Digitizing Text: What Do You Want to Provide?

et’s say your cost-benefit analysis has convinced you that digitization makes sense. The audience, you conclude, is relatively large, scattered around the nation or globe, and eager to get their hands (or rather mice) on the materials you have. What does it actually mean to place a digital text online? Digitized text is any kind of text that can be read on a computer, but that text can take many forms. Decisions about which form you should choose depend on the state of the original, the audience for the digitized version, and your budget.

The simplest format is a “page image” produced by scanning a printed page or a roll of microfilm. These digital photocopies have three major advantages and an equal number of serious drawbacks. First, you can create them quickly and easily. Second, good page images closely represent the original. The page image of the WPA life interview mentioned earlier not only shows you the handwritten insert of the editor but also indicates precisely where he inserted it. Third, page images give a “feel” for the original. Students can read the printed text of Harry Truman’s diary entry for 25 July 1945, in which he contemplates the dropping of the atomic bomb. But the impact grows when they see the words “the Japs are savages, ruthless, merciless and fanatic” written in his own hand.

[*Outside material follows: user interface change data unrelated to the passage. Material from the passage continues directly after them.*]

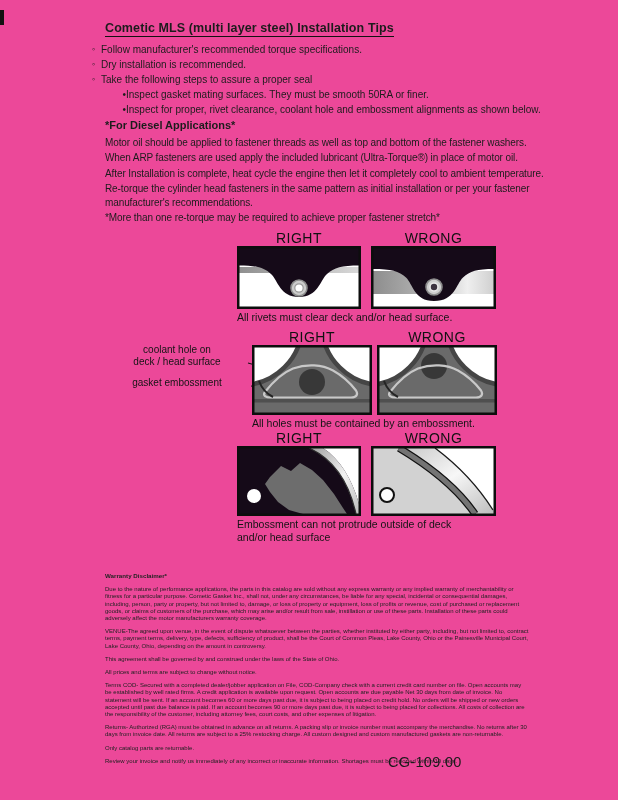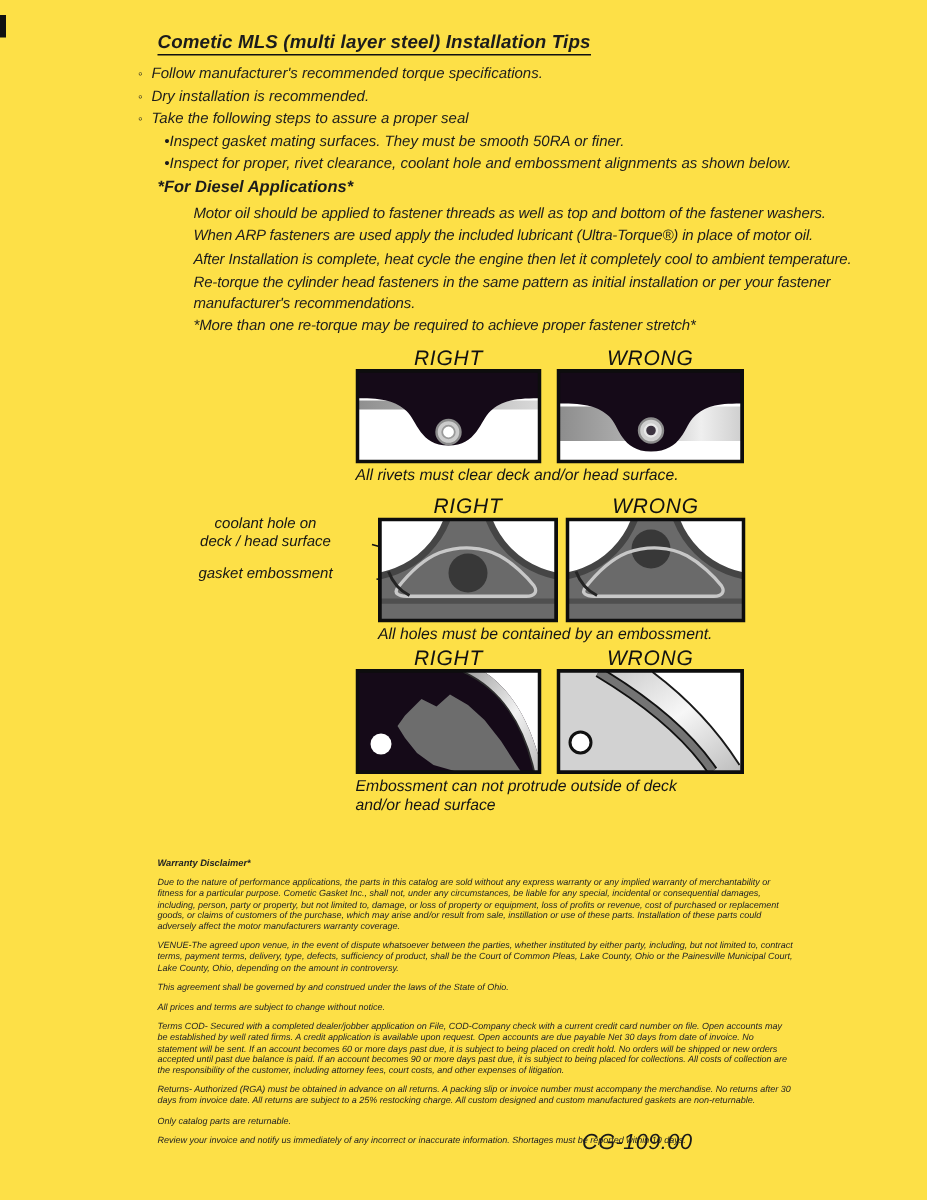--- a/index.html
+++ b/index.html
@@ -1,27 +1,27 @@
 <!DOCTYPE html>
 <html><head>
 <meta charset="utf-8">
 <style>
   html,body{margin:0;padding:0;background:#ffffff;}
-  .page{position:relative;width:618px;height:800px;background:#fde047;overflow:hidden;
-        font-family:"Liberation Sans","DejaVu Sans",sans-serif;color:#1c1c1c;font-style:italic;}
+  .page{position:relative;width:618px;height:800px;background:#ec4899;overflow:hidden;
+        font-family:"Liberation Sans","DejaVu Sans",sans-serif;color:#1c1c1c;}
   .abs{position:absolute;}
   .print-mark{left:0;top:10px;width:4px;height:15px;background:#111;}
   .doc-title{left:105px;top:21px;font-size:12.5px;font-weight:bold;letter-spacing:.1px;
              border-bottom:1.5px solid #111;padding-bottom:1px;}
   .bullet-line{left:92px;font-size:10px;line-height:13px;white-space:nowrap;}
   .bullet-line .mark{display:inline-block;width:9px;font-size:9px;vertical-align:top;}
-  .sub{left:104px;text-align:right;}
+  .sub{left:117px;text-align:right;}
   .sub .mark{font-size:10px;}
   .sec-head{left:105px;font-size:11px;font-weight:bold;}
-  .para{left:105px;width:447px;font-size:10px;line-height:14.5px;letter-spacing:-0.1px;margin-left:24px;}
+  .para{left:105px;width:447px;font-size:10px;line-height:14.5px;letter-spacing:-0.1px;}
   .fig{width:124px;}
   .fig-label{display:block;text-align:center;font-size:14px;font-weight:500;
              letter-spacing:.5px;line-height:16px;color:#111;}
   .fig svg{display:block;}
   .caption{font-size:10.5px;line-height:13px;color:#141414;}
   .anno{width:138px;text-align:center;font-size:10px;line-height:11.5px;color:#141414;}
   .warranty{left:105px;top:572px;width:424px;font-size:6px;line-height:7.2px;color:#222;}
   .warranty p{margin:0 0 6px 0;}
   .warranty .w-head{font-weight:bold;font-size:6.2px;margin-bottom:7px;}
   .keepline{margin:0;}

So, why not just stick to page images? As mere visual representations of text, page images cannot be searched or manipulated in the same ways as machine-readable text. A student looking for Truman’s views on the Japanese and the atomic bomb in a series of page images from his diary would need to read every page, just as with the analog originals. In addition, image files are much larger than text, which makes them much slower to download to your audience’s browsers and slower to print as well. The files that the Universal Library at Carnegie Mellon University uses to present individual page images of the New York Times are about 1 megabyte in size. By contrast, that amount of plain (machine-readable) text would take up about 30 kilobytes, a mere 3 percent of the image. As a result, even with a fast computer and a high-speed connection, it takes about twenty seconds to turn a page on the Carnegie Mellon site. Page images of detailed folios of text can also be difficult to examine on most computer monitors with their limited size and resolution (although some software programs might allow you to segment the image into smaller chunks). With unaided eyes, you can browse an entire page of a printed newspaper easily; it is possible but more difficult to do that with microfilm; it is impossible on a standard computer monitor.

Finally, providing more detailed metadata, which some digitizing projects do to help users find content within page images, erases some of this format’s inherent savings. Even without metadata, machine-readable texts come ready to be searched. You can find your way through them by using a simple word search, as with the “Find” command in Microsoft Word. Large collections of page images, however, usually need additional information and tools so that readers can locate their desired topic or folio.

This discussion of page images points to the obvious advantages and disadvantages of machine-readable texts—they are searchable and easy to work with (you can readily copy and paste passages of text, for example) but more expensive to produce and less likely to faithfully represent the original. Not surprisingly, a variety of hybrid approaches have developed to mitigate these two disadvantages. Some websites link page images with uncorrected transcripts automatically produced by software (more on this in a moment)—the approach taken by JSTOR, the massive online database of 460 scholarly journals. A related approach, which does not, however, offer any cost savings, links page images with machine-readable text proofread by humans. For example, the Franklin D. Roosevelt Presidential Library and Museum website combines images of important presidential records with fully corrected and formatted text.16

16 “The Safe Files,” Franklin D. Roosevelt Presidential Library and Museum, ↪link 3.16. PDFs offer the ability to easily combine page images with either “dirty” or corrected optically scanned text created by optical character recognition.